# AUFGABEN
(1) Prüfe, ob die Aussagen (a) bis (c) mit dem Textauszug übereinstimmen. Antworte jeweils mit Ja oder Nein und zitiere die entscheidenden Worte wörtlich.
(a) Robert Jewett unterrichtet auch an der Universität Wales-Lampeter.
(b) Ole Wangerin hat fünf Jahre lang am Heidelberg Center for American Studies gelehrt.
(c) Das Buch behandelt vier Jahrhunderte Religionsgeschichte.
(2) Beantworte anhand des Textauszugs jede Frage kurz.
(a) In welchem Jahr erschien »The Myth of the American Superhero«?
(b) Welches Fach unterrichtet Ole Wangerin neben Geschichte?
(c) In welchen Präsidentschaftswahlen wurden Fragen zu Religion und ethnischer Herkunft wieder heiß diskutiert?
(3) Zitiere aus dem Textauszug genau den Teil, der bei „Das Buch zeichnet“ anfängt und bei „heiß diskutiert wurden.“ aufhört.

Das Buch zeichnet die vier Jahrhunderte Religionsgeschichte nach, die Amerika bis heute prägen. Diese geht von den Anfängen der ersten Siedler des 17. Jahrhunderts, der Amish People, der Sieben-Tage-Adventisten, über die Erweckungsbewegungen des 18. und 19. Jahrhunderts, den amerikanischen Bürgerkrieg, den Kolonialismus, dann das Civil Rights Movement und Vietnam bis hin zu den vielen evangelikalen Pfingstkirchen heute, den Megachurches und dem von Bush ausgerufenen Kreuzzug gegen den Terrorismus.
Das Buch klärt viele Fragen zu Religion und ethnischer Herkunft, die in den Präsidentschaftswahlen 2008 wieder heiß diskutiert wurden.
Autorenporträt
Robert Jewett, PhD, ist Gastprofessor für Neues Testament an der Universität Heidelberg und lehrt auch Biblische Geschichte an der Universität Wales-Lampeter. Seit den siebziger Jahren beschäftigt er sich mit dem besonderen Reiz, den Gewalt auf die amerikanische Gesellschaft ausübt, sowohl in der Unterhaltungsbranche, als auch in der Außenpolitik. Er ist Autor und Co-Autor zahlreicher Bücher, darunter »The Myth of the American Superhero« (2002), »Captain America and the Crusade Against Evil« (2004), »Romans. A Commentary« (2007).

Ole Wangerin ist Studienrat für Geschichte und ev. Religion am Gymnasium. Zusammen mit Professor Jewett hat er drei Jahre lang amerikanische Religionsgeschichte am Heidelberg Center for American Studies gelehrt.

# VORLIEGENDE LISTE
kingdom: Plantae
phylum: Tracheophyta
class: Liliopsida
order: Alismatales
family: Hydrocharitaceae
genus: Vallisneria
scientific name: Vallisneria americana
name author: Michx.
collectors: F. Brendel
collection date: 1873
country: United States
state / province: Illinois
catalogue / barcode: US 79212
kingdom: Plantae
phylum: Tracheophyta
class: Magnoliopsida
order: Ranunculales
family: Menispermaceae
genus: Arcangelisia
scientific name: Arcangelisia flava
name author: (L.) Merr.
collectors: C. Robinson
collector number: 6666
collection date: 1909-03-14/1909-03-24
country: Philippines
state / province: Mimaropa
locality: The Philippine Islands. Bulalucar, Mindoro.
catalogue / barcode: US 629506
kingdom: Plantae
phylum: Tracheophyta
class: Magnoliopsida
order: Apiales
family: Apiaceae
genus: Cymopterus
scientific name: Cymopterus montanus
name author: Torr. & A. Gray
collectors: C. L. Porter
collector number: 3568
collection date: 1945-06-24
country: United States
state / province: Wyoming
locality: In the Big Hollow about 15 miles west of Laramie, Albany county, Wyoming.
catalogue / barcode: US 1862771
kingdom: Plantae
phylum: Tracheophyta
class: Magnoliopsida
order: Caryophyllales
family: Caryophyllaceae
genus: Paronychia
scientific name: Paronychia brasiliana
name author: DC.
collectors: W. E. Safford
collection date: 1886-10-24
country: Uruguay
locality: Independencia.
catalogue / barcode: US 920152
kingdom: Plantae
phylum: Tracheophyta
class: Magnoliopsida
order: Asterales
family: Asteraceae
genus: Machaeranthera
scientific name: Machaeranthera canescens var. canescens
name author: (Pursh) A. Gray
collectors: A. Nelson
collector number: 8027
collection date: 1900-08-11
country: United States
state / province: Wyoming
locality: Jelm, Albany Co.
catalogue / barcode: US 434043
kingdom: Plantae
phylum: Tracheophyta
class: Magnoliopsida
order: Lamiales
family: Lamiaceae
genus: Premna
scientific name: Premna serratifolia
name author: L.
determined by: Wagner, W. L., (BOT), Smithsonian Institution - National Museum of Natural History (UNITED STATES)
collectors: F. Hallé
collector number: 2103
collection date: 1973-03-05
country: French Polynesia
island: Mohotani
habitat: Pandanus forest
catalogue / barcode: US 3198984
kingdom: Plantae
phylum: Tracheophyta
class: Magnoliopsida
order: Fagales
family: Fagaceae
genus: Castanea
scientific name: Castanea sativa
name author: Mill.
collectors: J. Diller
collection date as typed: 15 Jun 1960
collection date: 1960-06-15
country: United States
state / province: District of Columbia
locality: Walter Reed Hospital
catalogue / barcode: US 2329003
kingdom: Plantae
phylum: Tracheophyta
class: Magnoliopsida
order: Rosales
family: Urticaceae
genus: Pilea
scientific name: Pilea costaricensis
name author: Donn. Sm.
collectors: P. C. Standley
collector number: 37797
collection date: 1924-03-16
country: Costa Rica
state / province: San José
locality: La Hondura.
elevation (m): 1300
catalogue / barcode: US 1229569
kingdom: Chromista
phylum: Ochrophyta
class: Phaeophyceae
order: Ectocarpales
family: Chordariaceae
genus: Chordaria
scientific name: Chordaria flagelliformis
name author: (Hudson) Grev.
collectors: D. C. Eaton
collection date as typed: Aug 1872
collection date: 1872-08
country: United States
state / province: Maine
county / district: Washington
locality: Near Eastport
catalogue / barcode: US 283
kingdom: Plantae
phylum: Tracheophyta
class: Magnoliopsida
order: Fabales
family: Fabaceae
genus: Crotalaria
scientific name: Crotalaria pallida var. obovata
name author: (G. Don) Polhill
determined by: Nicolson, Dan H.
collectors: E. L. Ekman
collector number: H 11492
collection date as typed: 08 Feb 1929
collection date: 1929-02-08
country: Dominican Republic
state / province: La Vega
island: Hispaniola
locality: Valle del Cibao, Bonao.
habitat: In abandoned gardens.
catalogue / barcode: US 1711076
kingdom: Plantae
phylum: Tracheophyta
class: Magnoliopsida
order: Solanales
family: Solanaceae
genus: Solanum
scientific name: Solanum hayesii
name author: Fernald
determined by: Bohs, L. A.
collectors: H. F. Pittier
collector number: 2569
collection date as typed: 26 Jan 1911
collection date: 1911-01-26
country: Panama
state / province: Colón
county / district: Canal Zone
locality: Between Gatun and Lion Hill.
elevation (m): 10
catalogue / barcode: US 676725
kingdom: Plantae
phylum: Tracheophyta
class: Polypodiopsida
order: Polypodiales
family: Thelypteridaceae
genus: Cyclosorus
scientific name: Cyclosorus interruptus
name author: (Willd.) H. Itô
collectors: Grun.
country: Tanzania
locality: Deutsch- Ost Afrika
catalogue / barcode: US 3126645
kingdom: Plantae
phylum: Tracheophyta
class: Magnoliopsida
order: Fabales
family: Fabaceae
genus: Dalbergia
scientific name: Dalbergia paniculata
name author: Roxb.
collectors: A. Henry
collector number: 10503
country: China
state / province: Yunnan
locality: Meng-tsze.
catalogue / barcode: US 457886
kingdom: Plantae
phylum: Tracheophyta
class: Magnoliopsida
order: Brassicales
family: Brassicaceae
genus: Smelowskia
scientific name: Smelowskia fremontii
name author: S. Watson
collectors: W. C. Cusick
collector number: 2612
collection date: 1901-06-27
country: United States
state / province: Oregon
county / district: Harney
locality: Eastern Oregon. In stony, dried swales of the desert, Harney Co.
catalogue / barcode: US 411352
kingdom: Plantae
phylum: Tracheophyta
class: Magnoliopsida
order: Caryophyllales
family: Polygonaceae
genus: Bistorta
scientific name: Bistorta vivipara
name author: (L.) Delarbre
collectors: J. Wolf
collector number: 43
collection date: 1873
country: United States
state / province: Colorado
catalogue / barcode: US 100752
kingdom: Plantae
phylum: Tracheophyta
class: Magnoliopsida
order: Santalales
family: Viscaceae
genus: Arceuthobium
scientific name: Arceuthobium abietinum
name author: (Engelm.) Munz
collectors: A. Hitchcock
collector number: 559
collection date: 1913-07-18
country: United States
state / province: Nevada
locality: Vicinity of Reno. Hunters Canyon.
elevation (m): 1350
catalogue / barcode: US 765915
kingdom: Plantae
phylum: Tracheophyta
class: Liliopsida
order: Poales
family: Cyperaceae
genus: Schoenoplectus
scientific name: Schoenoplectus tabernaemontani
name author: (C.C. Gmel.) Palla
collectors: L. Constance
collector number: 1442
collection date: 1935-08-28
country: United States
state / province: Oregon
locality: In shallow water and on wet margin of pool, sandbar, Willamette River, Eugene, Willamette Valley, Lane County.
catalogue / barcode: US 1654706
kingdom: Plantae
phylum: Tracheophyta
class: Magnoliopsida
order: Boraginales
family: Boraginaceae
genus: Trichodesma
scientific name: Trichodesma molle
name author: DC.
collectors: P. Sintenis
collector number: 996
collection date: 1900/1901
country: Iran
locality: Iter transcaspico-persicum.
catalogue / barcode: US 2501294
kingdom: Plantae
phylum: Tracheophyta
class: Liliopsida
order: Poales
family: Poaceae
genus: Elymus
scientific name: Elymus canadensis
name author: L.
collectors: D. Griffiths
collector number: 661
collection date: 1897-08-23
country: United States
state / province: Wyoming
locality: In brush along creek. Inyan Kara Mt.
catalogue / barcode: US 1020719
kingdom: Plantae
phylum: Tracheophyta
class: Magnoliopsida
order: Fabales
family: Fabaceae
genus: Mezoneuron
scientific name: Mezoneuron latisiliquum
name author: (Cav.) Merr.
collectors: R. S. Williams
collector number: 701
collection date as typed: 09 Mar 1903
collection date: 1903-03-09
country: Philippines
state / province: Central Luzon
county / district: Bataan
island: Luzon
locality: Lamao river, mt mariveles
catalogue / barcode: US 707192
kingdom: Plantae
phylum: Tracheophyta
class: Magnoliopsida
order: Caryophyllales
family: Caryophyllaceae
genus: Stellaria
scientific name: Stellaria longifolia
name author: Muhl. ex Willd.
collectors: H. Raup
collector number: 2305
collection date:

# LÖSUNGEN
(1)
(a) Ja: „lehrt auch Biblische Geschichte an der Universität Wales-Lampeter“
(b) Nein: „Zusammen mit Professor Jewett hat er drei Jahre lang amerikanische Religionsgeschichte am Heidelberg Center for American Studies gelehrt.“
(c) Ja: „Das Buch zeichnet die vier Jahrhunderte Religionsgeschichte nach“

(2)
(a) 2002
(b) Ev. Religion
(c) In den Präsidentschaftswahlen 2008

(3)
Das Buch zeichnet die vier Jahrhunderte Religionsgeschichte nach, die Amerika bis heute prägen. Diese geht von den Anfängen der ersten Siedler des 17. Jahrhunderts, der Amish People, der Sieben-Tage-Adventisten, über die Erweckungsbewegungen des 18. und 19. Jahrhunderts, den amerikanischen Bürgerkrieg, den Kolonialismus, dann das Civil Rights Movement und Vietnam bis hin zu den vielen evangelikalen Pfingstkirchen heute, den Megachurches und dem von Bush ausgerufenen Kreuzzug gegen den Terrorismus.
Das Buch klärt viele Fragen zu Religion und ethnischer Herkunft, die in den Präsidentschaftswahlen 2008 wieder heiß diskutiert wurden.